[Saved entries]
▬▬▬
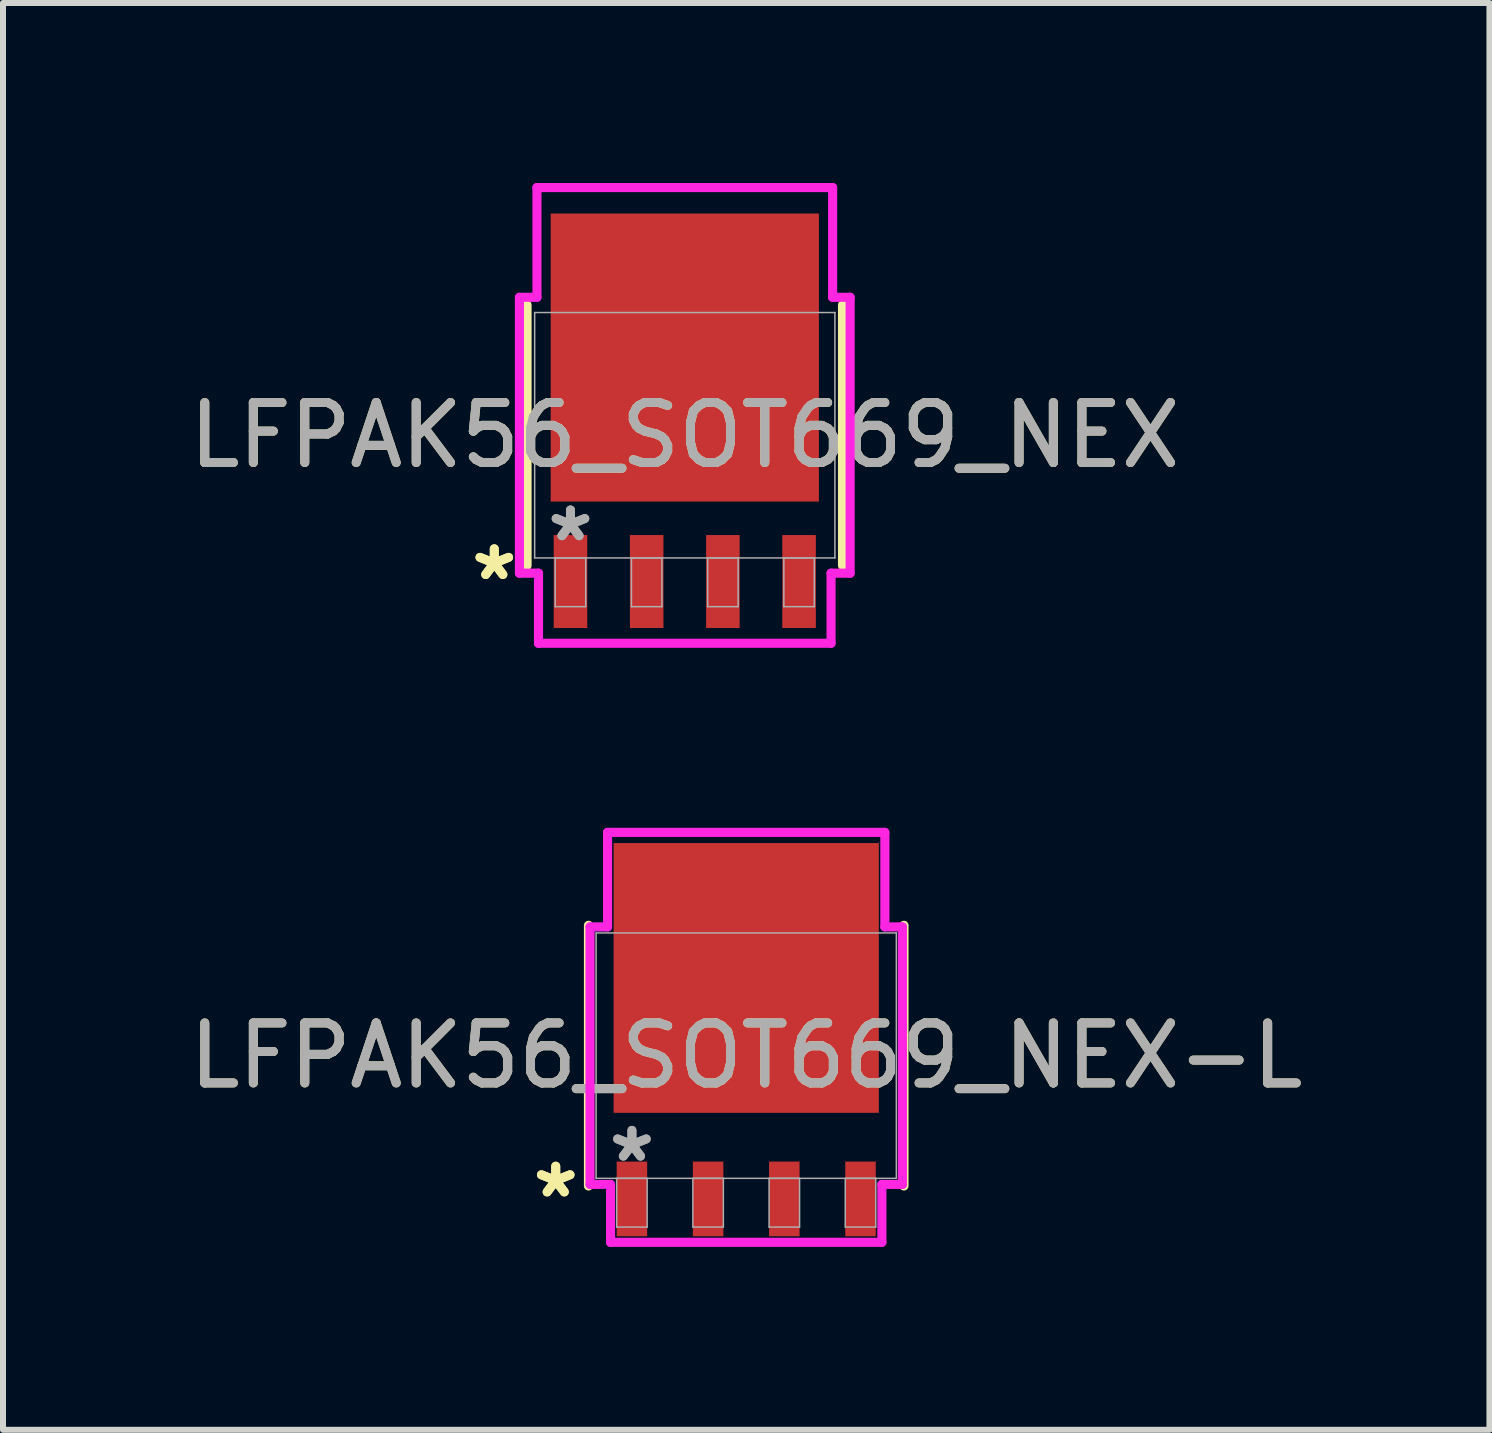
<source format=kicad_pcb>
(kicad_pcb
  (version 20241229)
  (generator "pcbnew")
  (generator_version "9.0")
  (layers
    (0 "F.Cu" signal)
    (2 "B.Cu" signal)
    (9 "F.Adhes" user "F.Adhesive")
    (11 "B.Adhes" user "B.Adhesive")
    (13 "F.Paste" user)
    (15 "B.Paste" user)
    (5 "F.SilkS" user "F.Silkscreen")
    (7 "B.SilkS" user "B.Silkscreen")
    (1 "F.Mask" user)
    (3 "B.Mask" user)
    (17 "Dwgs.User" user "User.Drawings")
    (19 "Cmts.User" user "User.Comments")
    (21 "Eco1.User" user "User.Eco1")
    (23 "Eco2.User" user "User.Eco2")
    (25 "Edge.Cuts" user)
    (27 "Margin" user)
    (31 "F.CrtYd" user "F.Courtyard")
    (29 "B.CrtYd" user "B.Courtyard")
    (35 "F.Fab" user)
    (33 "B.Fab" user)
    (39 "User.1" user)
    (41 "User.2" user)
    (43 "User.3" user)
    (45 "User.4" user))
  (footprint "LFPAK56_SOT669_NEX-L"
    (layer "F.Cu")
    (at 9.387 14.544)
    (property "Reference" "LFPAK56_SOT669_NEX-L" (at 0 0 0) (unlocked yes) (layer "F.SilkS") (effects (font (size 1 1) (thickness 0.15))))
    (attr smd)
    (fp_line (start -2.629 -2.172) (end -2.629 2.172) (stroke (width 0.152) (type solid)) (layer "F.SilkS"))
    (fp_line (start 2.629 2.172) (end 2.629 -2.172) (stroke (width 0.152) (type solid)) (layer "F.SilkS"))
    (fp_line (start -2.603 -2.146) (end -2.311 -2.146) (stroke (width 0.152) (type solid)) (layer "F.CrtYd"))
    (fp_line (start -2.603 2.146) (end -2.603 -2.146) (stroke (width 0.152) (type solid)) (layer "F.CrtYd"))
    (fp_line (start -2.311 -3.721) (end 2.311 -3.721) (stroke (width 0.152) (type solid)) (layer "F.CrtYd"))
    (fp_line (start -2.311 -2.146) (end -2.311 -3.721) (stroke (width 0.152) (type solid)) (layer "F.CrtYd"))
    (fp_line (start -2.261 2.146) (end -2.603 2.146) (stroke (width 0.152) (type solid)) (layer "F.CrtYd"))
    (fp_line (start -2.261 3.111) (end -2.261 2.146) (stroke (width 0.152) (type solid)) (layer "F.CrtYd"))
    (fp_line (start 2.261 2.146) (end 2.261 3.111) (stroke (width 0.152) (type solid)) (layer "F.CrtYd"))
    (fp_line (start 2.261 3.111) (end -2.261 3.111) (stroke (width 0.152) (type solid)) (layer "F.CrtYd"))
    (fp_line (start 2.311 -3.721) (end 2.311 -2.146) (stroke (width 0.152) (type solid)) (layer "F.CrtYd"))
    (fp_line (start 2.311 -2.146) (end 2.603 -2.146) (stroke (width 0.152) (type solid)) (layer "F.CrtYd"))
    (fp_line (start 2.603 -2.146) (end 2.603 2.146) (stroke (width 0.152) (type solid)) (layer "F.CrtYd"))
    (fp_line (start 2.603 2.146) (end 2.261 2.146) (stroke (width 0.152) (type solid)) (layer "F.CrtYd"))
    (fp_line (start -2.502 -2.045) (end -2.502 2.045) (stroke (width 0.025) (type solid)) (layer "F.Fab"))
    (fp_line (start -2.502 2.045) (end 2.502 2.045) (stroke (width 0.025) (type solid)) (layer "F.Fab"))
    (fp_line (start -2.159 2.045) (end -2.159 2.857) (stroke (width 0.025) (type solid)) (layer "F.Fab"))
    (fp_line (start -2.159 2.857) (end -1.651 2.857) (stroke (width 0.025) (type solid)) (layer "F.Fab"))
    (fp_line (start -1.651 2.045) (end -2.159 2.045) (stroke (width 0.025) (type solid)) (layer "F.Fab"))
    (fp_line (start -1.651 2.857) (end -1.651 2.045) (stroke (width 0.025) (type solid)) (layer "F.Fab"))
    (fp_line (start -0.889 2.045) (end -0.889 2.857) (stroke (width 0.025) (type solid)) (layer "F.Fab"))
    (fp_line (start -0.889 2.857) (end -0.381 2.857) (stroke (width 0.025) (type solid)) (layer "F.Fab"))
    (fp_line (start -0.381 2.045) (end -0.889 2.045) (stroke (width 0.025) (type solid)) (layer "F.Fab"))
    (fp_line (start -0.381 2.857) (end -0.381 2.045) (stroke (width 0.025) (type solid)) (layer "F.Fab"))
    (fp_line (start 0.381 2.045) (end 0.381 2.857) (stroke (width 0.025) (type solid)) (layer "F.Fab"))
    (fp_line (start 0.381 2.857) (end 0.889 2.857) (stroke (width 0.025) (type solid)) (layer "F.Fab"))
    (fp_line (start 0.889 2.045) (end 0.381 2.045) (stroke (width 0.025) (type solid)) (layer "F.Fab"))
    (fp_line (start 0.889 2.857) (end 0.889 2.045) (stroke (width 0.025) (type solid)) (layer "F.Fab"))
    (fp_line (start 1.651 2.045) (end 1.651 2.857) (stroke (width 0.025) (type solid)) (layer "F.Fab"))
    (fp_line (start 1.651 2.857) (end 2.159 2.857) (stroke (width 0.025) (type solid)) (layer "F.Fab"))
    (fp_line (start 2.159 2.045) (end 1.651 2.045) (stroke (width 0.025) (type solid)) (layer "F.Fab"))
    (fp_line (start 2.159 2.857) (end 2.159 2.045) (stroke (width 0.025) (type solid)) (layer "F.Fab"))
    (fp_line (start 2.502 -2.045) (end -2.502 -2.045) (stroke (width 0.025) (type solid)) (layer "F.Fab"))
    (fp_line (start 2.502 2.045) (end 2.502 -2.045) (stroke (width 0.025) (type solid)) (layer "F.Fab"))
    (fp_text user "*" (at -3.175 2.388 0) (unlocked yes) (layer "F.SilkS") (effects (font (size 1 1) (thickness 0.15))))
    (fp_text user "*" (at -3.175 2.388 0) (layer "F.SilkS") (effects (font (size 1 1) (thickness 0.15))))
    (fp_text user "${REFERENCE}" (at 0 0 0) (unlocked yes) (layer "F.Fab") (effects (font (size 1 1) (thickness 0.15))))
    (fp_text user "*" (at -1.905 1.791 0) (layer "F.Fab") (effects (font (size 1 1) (thickness 0.15))))
    (fp_text user "*" (at -1.905 1.791 0) (unlocked yes) (layer "F.Fab") (effects (font (size 1 1) (thickness 0.15))))
    (pad "1" smd rect (at -1.905 2.388) (size 0.508 1.245) (layers "F.Cu" "F.Mask" "F.Paste"))
    (pad "2" smd rect (at -0.635 2.388) (size 0.508 1.245) (layers "F.Cu" "F.Mask" "F.Paste"))
    (pad "3" smd rect (at 0.635 2.388) (size 0.508 1.245) (layers "F.Cu" "F.Mask" "F.Paste"))
    (pad "4" smd rect (at 1.905 2.388) (size 0.508 1.245) (layers "F.Cu" "F.Mask" "F.Paste"))
    (pad "5" smd rect (at 0 -1.295) (size 4.42 4.496) (layers "F.Cu" "F.Mask" "F.Paste")))
  (footprint "LFPAK56_SOT669_NEX"
    (layer "F.Cu")
    (at 8.363 4.204)
    (property "Reference" "LFPAK56_SOT669_NEX" (at 0 0 0) (unlocked yes) (layer "F.SilkS") (effects (font (size 1 1) (thickness 0.15))))
    (attr smd)
    (fp_line (start -2.629 -2.172) (end -2.629 2.172) (stroke (width 0.152) (type solid)) (layer "F.SilkS"))
    (fp_line (start 2.629 2.172) (end 2.629 -2.172) (stroke (width 0.152) (type solid)) (layer "F.SilkS"))
    (fp_line (start -2.756 -2.299) (end -2.464 -2.299) (stroke (width 0.152) (type solid)) (layer "F.CrtYd"))
    (fp_line (start -2.756 2.299) (end -2.756 -2.299) (stroke (width 0.152) (type solid)) (layer "F.CrtYd"))
    (fp_line (start -2.464 -4.128) (end 2.464 -4.128) (stroke (width 0.152) (type solid)) (layer "F.CrtYd"))
    (fp_line (start -2.464 -2.299) (end -2.464 -4.128) (stroke (width 0.152) (type solid)) (layer "F.CrtYd"))
    (fp_line (start -2.438 2.299) (end -2.756 2.299) (stroke (width 0.152) (type solid)) (layer "F.CrtYd"))
    (fp_line (start -2.438 3.467) (end -2.438 2.299) (stroke (width 0.152) (type solid)) (layer "F.CrtYd"))
    (fp_line (start 2.438 2.299) (end 2.438 3.467) (stroke (width 0.152) (type solid)) (layer "F.CrtYd"))
    (fp_line (start 2.438 3.467) (end -2.438 3.467) (stroke (width 0.152) (type solid)) (layer "F.CrtYd"))
    (fp_line (start 2.464 -4.128) (end 2.464 -2.299) (stroke (width 0.152) (type solid)) (layer "F.CrtYd"))
    (fp_line (start 2.464 -2.299) (end 2.756 -2.299) (stroke (width 0.152) (type solid)) (layer "F.CrtYd"))
    (fp_line (start 2.756 -2.299) (end 2.756 2.299) (stroke (width 0.152) (type solid)) (layer "F.CrtYd"))
    (fp_line (start 2.756 2.299) (end 2.438 2.299) (stroke (width 0.152) (type solid)) (layer "F.CrtYd"))
    (fp_line (start -2.502 -2.045) (end -2.502 2.045) (stroke (width 0.025) (type solid)) (layer "F.Fab"))
    (fp_line (start -2.502 2.045) (end 2.502 2.045) (stroke (width 0.025) (type solid)) (layer "F.Fab"))
    (fp_line (start -2.159 2.045) (end -2.159 2.857) (stroke (width 0.025) (type solid)) (layer "F.Fab"))
    (fp_line (start -2.159 2.857) (end -1.651 2.857) (stroke (width 0.025) (type solid)) (layer "F.Fab"))
    (fp_line (start -1.651 2.045) (end -2.159 2.045) (stroke (width 0.025) (type solid)) (layer "F.Fab"))
    (fp_line (start -1.651 2.857) (end -1.651 2.045) (stroke (width 0.025) (type solid)) (layer "F.Fab"))
    (fp_line (start -0.889 2.045) (end -0.889 2.857) (stroke (width 0.025) (type solid)) (layer "F.Fab"))
    (fp_line (start -0.889 2.857) (end -0.381 2.857) (stroke (width 0.025) (type solid)) (layer "F.Fab"))
    (fp_line (start -0.381 2.045) (end -0.889 2.045) (stroke (width 0.025) (type solid)) (layer "F.Fab"))
    (fp_line (start -0.381 2.857) (end -0.381 2.045) (stroke (width 0.025) (type solid)) (layer "F.Fab"))
    (fp_line (start 0.381 2.045) (end 0.381 2.857) (stroke (width 0.025) (type solid)) (layer "F.Fab"))
    (fp_line (start 0.381 2.857) (end 0.889 2.857) (stroke (width 0.025) (type solid)) (layer "F.Fab"))
    (fp_line (start 0.889 2.045) (end 0.381 2.045) (stroke (width 0.025) (type solid)) (layer "F.Fab"))
    (fp_line (start 0.889 2.857) (end 0.889 2.045) (stroke (width 0.025) (type solid)) (layer "F.Fab"))
    (fp_line (start 1.651 2.045) (end 1.651 2.857) (stroke (width 0.025) (type solid)) (layer "F.Fab"))
    (fp_line (start 1.651 2.857) (end 2.159 2.857) (stroke (width 0.025) (type solid)) (layer "F.Fab"))
    (fp_line (start 2.159 2.045) (end 1.651 2.045) (stroke (width 0.025) (type solid)) (layer "F.Fab"))
    (fp_line (start 2.159 2.857) (end 2.159 2.045) (stroke (width 0.025) (type solid)) (layer "F.Fab"))
    (fp_line (start 2.502 -2.045) (end -2.502 -2.045) (stroke (width 0.025) (type solid)) (layer "F.Fab"))
    (fp_line (start 2.502 2.045) (end 2.502 -2.045) (stroke (width 0.025) (type solid)) (layer "F.Fab"))
    (fp_text user "*" (at -3.175 2.438 0) (layer "F.SilkS") (effects (font (size 1 1) (thickness 0.15))))
    (fp_text user "*" (at -3.175 2.438 0) (unlocked yes) (layer "F.SilkS") (effects (font (size 1 1) (thickness 0.15))))
    (fp_text user "${REFERENCE}" (at 0 0 0) (unlocked yes) (layer "F.Fab") (effects (font (size 1 1) (thickness 0.15))))
    (fp_text user "*" (at -1.905 1.791 0) (layer "F.Fab") (effects (font (size 1 1) (thickness 0.15))))
    (fp_text user "*" (at -1.905 1.791 0) (unlocked yes) (layer "F.Fab") (effects (font (size 1 1) (thickness 0.15))))
    (pad "1" smd rect (at -1.905 2.438) (size 0.559 1.549) (layers "F.Cu" "F.Mask" "F.Paste"))
    (pad "2" smd rect (at -0.635 2.438) (size 0.559 1.549) (layers "F.Cu" "F.Mask" "F.Paste"))
    (pad "3" smd rect (at 0.635 2.438) (size 0.559 1.549) (layers "F.Cu" "F.Mask" "F.Paste"))
    (pad "4" smd rect (at 1.905 2.438) (size 0.559 1.549) (layers "F.Cu" "F.Mask" "F.Paste"))
    (pad "5" smd rect (at 0 -1.295) (size 4.47 4.801) (layers "F.Cu" "F.Mask" "F.Paste")))
  (gr_rect
    (start -3 -3)
    (end 21.774 20.78)
    (stroke (width 0.1) (type default))
    (fill no)
    (layer "Edge.Cuts")))
</source>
▬▬▬
- **EXERCISE DESCRIPTION**: Restate word for word every line from the top of the entries above to the line with "(fp_line (start -2.311 -3.721)", inclusive, and skip any pictures.

- **RESULT FOR THIS TASK**:
<source format=kicad_pcb>
(kicad_pcb
  (version 20241229)
  (generator "pcbnew")
  (generator_version "9.0")
  (layers
    (0 "F.Cu" signal)
    (2 "B.Cu" signal)
    (9 "F.Adhes" user "F.Adhesive")
    (11 "B.Adhes" user "B.Adhesive")
    (13 "F.Paste" user)
    (15 "B.Paste" user)
    (5 "F.SilkS" user "F.Silkscreen")
    (7 "B.SilkS" user "B.Silkscreen")
    (1 "F.Mask" user)
    (3 "B.Mask" user)
    (17 "Dwgs.User" user "User.Drawings")
    (19 "Cmts.User" user "User.Comments")
    (21 "Eco1.User" user "User.Eco1")
    (23 "Eco2.User" user "User.Eco2")
    (25 "Edge.Cuts" user)
    (27 "Margin" user)
    (31 "F.CrtYd" user "F.Courtyard")
    (29 "B.CrtYd" user "B.Courtyard")
    (35 "F.Fab" user)
    (33 "B.Fab" user)
    (39 "User.1" user)
    (41 "User.2" user)
    (43 "User.3" user)
    (45 "User.4" user))
  (footprint "LFPAK56_SOT669_NEX-L"
    (layer "F.Cu")
    (at 9.387 14.544)
    (property "Reference" "LFPAK56_SOT669_NEX-L" (at 0 0 0) (unlocked yes) (layer "F.SilkS") (effects (font (size 1 1) (thickness 0.15))))
    (attr smd)
    (fp_line (start -2.629 -2.172) (end -2.629 2.172) (stroke (width 0.152) (type solid)) (layer "F.SilkS"))
    (fp_line (start 2.629 2.172) (end 2.629 -2.172) (stroke (width 0.152) (type solid)) (layer "F.SilkS"))
    (fp_line (start -2.603 -2.146) (end -2.311 -2.146) (stroke (width 0.152) (type solid)) (layer "F.CrtYd"))
    (fp_line (start -2.603 2.146) (end -2.603 -2.146) (stroke (width 0.152) (type solid)) (layer "F.CrtYd"))
    (fp_line (start -2.311 -3.721) (end 2.311 -3.721) (stroke (width 0.152) (type solid)) (layer "F.CrtYd"))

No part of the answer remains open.